## Aim of the task:
In your copy, reproduce each entry exactly and include no picture.

--*--

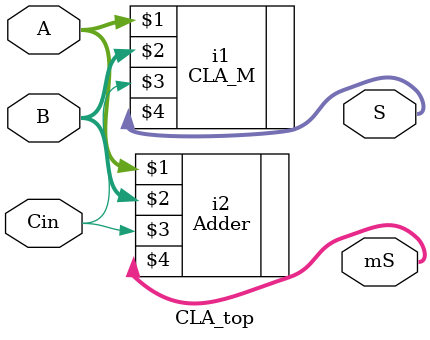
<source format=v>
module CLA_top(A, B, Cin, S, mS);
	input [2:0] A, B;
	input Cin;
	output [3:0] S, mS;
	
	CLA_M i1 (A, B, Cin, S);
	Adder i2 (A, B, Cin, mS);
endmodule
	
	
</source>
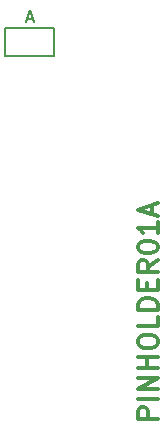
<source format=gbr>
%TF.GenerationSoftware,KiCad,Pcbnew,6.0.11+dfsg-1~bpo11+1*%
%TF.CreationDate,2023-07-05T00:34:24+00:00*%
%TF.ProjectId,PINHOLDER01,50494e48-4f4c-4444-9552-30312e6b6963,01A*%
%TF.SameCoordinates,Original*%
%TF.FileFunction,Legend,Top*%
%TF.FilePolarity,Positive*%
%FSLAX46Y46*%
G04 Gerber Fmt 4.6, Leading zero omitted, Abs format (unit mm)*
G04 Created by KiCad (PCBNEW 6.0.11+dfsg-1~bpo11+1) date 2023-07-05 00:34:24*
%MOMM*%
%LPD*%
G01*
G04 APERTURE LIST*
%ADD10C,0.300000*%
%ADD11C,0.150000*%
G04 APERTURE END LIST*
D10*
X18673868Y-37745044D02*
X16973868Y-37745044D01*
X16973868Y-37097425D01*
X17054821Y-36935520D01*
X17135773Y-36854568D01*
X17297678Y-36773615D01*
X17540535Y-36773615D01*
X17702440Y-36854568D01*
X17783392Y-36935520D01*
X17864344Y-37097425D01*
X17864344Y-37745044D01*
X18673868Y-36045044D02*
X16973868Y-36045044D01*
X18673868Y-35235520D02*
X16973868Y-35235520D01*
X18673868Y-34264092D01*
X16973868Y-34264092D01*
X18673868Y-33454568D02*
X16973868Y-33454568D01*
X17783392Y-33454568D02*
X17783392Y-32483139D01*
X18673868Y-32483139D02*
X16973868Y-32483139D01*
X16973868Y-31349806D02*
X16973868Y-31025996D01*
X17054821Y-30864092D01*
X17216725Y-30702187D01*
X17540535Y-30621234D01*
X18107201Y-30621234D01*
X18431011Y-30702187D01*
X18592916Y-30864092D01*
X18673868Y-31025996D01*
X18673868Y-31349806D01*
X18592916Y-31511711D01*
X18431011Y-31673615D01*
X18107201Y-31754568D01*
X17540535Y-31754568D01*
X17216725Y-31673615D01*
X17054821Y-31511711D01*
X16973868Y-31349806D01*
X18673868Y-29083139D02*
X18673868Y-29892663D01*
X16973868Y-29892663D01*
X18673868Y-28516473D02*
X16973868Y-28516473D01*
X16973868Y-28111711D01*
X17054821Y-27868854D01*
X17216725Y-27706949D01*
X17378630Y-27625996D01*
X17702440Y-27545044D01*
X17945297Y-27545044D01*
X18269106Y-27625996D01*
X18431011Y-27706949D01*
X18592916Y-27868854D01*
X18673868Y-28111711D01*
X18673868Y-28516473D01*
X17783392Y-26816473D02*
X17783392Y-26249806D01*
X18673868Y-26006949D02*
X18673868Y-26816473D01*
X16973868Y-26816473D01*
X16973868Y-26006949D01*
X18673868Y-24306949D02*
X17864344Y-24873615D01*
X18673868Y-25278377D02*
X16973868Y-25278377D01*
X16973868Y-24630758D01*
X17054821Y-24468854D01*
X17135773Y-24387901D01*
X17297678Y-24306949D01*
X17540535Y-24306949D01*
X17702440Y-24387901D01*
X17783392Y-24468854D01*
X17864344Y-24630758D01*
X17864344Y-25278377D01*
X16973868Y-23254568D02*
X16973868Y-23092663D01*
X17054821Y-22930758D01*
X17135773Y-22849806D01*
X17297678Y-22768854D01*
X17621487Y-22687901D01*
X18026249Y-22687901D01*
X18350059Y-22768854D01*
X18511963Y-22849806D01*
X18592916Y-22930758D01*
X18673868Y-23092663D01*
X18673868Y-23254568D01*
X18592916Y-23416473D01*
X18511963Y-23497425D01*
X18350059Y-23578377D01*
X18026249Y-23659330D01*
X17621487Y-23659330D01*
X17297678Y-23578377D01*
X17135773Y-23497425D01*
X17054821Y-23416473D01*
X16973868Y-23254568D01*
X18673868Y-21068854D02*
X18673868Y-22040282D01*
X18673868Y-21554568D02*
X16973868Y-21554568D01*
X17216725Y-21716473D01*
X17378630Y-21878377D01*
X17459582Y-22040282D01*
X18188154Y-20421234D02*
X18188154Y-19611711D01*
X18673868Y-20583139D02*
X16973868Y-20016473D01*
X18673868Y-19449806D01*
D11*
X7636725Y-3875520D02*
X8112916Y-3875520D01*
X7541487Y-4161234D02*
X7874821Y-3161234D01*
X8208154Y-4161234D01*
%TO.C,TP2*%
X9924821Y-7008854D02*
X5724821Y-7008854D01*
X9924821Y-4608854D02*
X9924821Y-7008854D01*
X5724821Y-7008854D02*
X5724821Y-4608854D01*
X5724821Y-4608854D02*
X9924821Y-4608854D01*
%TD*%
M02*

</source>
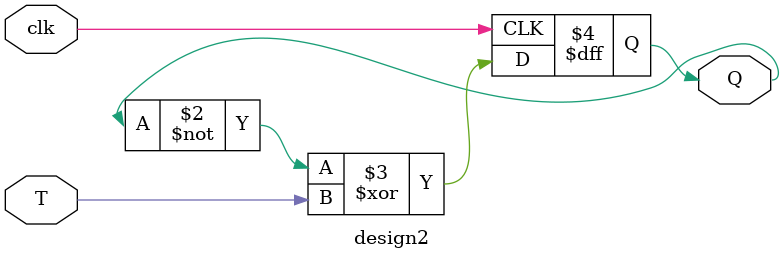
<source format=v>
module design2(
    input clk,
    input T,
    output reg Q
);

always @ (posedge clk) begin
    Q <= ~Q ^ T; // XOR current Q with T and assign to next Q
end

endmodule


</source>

--*--

## Output of the task:
<source format=v>
module CLA_top(A, B, Cin, S, mS);
	input [2:0] A, B;
	input Cin;
	output [3:0] S, mS;
	
	CLA_M i1 (A, B, Cin, S);
	Adder i2 (A, B, Cin, mS);
endmodule
	
	
</source>
<source format=gbr>
%TF.GenerationSoftware,KiCad,Pcbnew,6.0.11+dfsg-1~bpo11+1*%
%TF.CreationDate,2023-07-05T00:34:24+00:00*%
%TF.ProjectId,PINHOLDER01,50494e48-4f4c-4444-9552-30312e6b6963,01A*%
%TF.SameCoordinates,Original*%
%TF.FileFunction,Legend,Top*%
%TF.FilePolarity,Positive*%
%FSLAX46Y46*%
G04 Gerber Fmt 4.6, Leading zero omitted, Abs format (unit mm)*
G04 Created by KiCad (PCBNEW 6.0.11+dfsg-1~bpo11+1) date 2023-07-05 00:34:24*
%MOMM*%
%LPD*%
G01*
G04 APERTURE LIST*
%ADD10C,0.300000*%
%ADD11C,0.150000*%
G04 APERTURE END LIST*
D10*
X18673868Y-37745044D02*
X16973868Y-37745044D01*
X16973868Y-37097425D01*
X17054821Y-36935520D01*
X17135773Y-36854568D01*
X17297678Y-36773615D01*
X17540535Y-36773615D01*
X17702440Y-36854568D01*
X17783392Y-36935520D01*
X17864344Y-37097425D01*
X17864344Y-37745044D01*
X18673868Y-36045044D02*
X16973868Y-36045044D01*
X18673868Y-35235520D02*
X16973868Y-35235520D01*
X18673868Y-34264092D01*
X16973868Y-34264092D01*
X18673868Y-33454568D02*
X16973868Y-33454568D01*
X17783392Y-33454568D02*
X17783392Y-32483139D01*
X18673868Y-32483139D02*
X16973868Y-32483139D01*
X16973868Y-31349806D02*
X16973868Y-31025996D01*
X17054821Y-30864092D01*
X17216725Y-30702187D01*
X17540535Y-30621234D01*
X18107201Y-30621234D01*
X18431011Y-30702187D01*
X18592916Y-30864092D01*
X18673868Y-31025996D01*
X18673868Y-31349806D01*
X18592916Y-31511711D01*
X18431011Y-31673615D01*
X18107201Y-31754568D01*
X17540535Y-31754568D01*
X17216725Y-31673615D01*
X17054821Y-31511711D01*
X16973868Y-31349806D01*
X18673868Y-29083139D02*
X18673868Y-29892663D01*
X16973868Y-29892663D01*
X18673868Y-28516473D02*
X16973868Y-28516473D01*
X16973868Y-28111711D01*
X17054821Y-27868854D01*
X17216725Y-27706949D01*
X17378630Y-27625996D01*
X17702440Y-27545044D01*
X17945297Y-27545044D01*
X18269106Y-27625996D01*
X18431011Y-27706949D01*
X18592916Y-27868854D01*
X18673868Y-28111711D01*
X18673868Y-28516473D01*
X17783392Y-26816473D02*
X17783392Y-26249806D01*
X18673868Y-26006949D02*
X18673868Y-26816473D01*
X16973868Y-26816473D01*
X16973868Y-26006949D01*
X18673868Y-24306949D02*
X17864344Y-24873615D01*
X18673868Y-25278377D02*
X16973868Y-25278377D01*
X16973868Y-24630758D01*
X17054821Y-24468854D01*
X17135773Y-24387901D01*
X17297678Y-24306949D01*
X17540535Y-24306949D01*
X17702440Y-24387901D01*
X17783392Y-24468854D01*
X17864344Y-24630758D01*
X17864344Y-25278377D01*
X16973868Y-23254568D02*
X16973868Y-23092663D01*
X17054821Y-22930758D01*
X17135773Y-22849806D01*
X17297678Y-22768854D01*
X17621487Y-22687901D01*
X18026249Y-22687901D01*
X18350059Y-22768854D01*
X18511963Y-22849806D01*
X18592916Y-22930758D01*
X18673868Y-23092663D01*
X18673868Y-23254568D01*
X18592916Y-23416473D01*
X18511963Y-23497425D01*
X18350059Y-23578377D01*
X18026249Y-23659330D01*
X17621487Y-23659330D01*
X17297678Y-23578377D01*
X17135773Y-23497425D01*
X17054821Y-23416473D01*
X16973868Y-23254568D01*
X18673868Y-21068854D02*
X18673868Y-22040282D01*
X18673868Y-21554568D02*
X16973868Y-21554568D01*
X17216725Y-21716473D01*
X17378630Y-21878377D01*
X17459582Y-22040282D01*
X18188154Y-20421234D02*
X18188154Y-19611711D01*
X18673868Y-20583139D02*
X16973868Y-20016473D01*
X18673868Y-19449806D01*
D11*
X7636725Y-3875520D02*
X8112916Y-3875520D01*
X7541487Y-4161234D02*
X7874821Y-3161234D01*
X8208154Y-4161234D01*
%TO.C,TP2*%
X9924821Y-7008854D02*
X5724821Y-7008854D01*
X9924821Y-4608854D02*
X9924821Y-7008854D01*
X5724821Y-7008854D02*
X5724821Y-4608854D01*
X5724821Y-4608854D02*
X9924821Y-4608854D01*
%TD*%
M02*

</source>
<source format=v>
module design2(
    input clk,
    input T,
    output reg Q
);

always @ (posedge clk) begin
    Q <= ~Q ^ T; // XOR current Q with T and assign to next Q
end

endmodule


</source>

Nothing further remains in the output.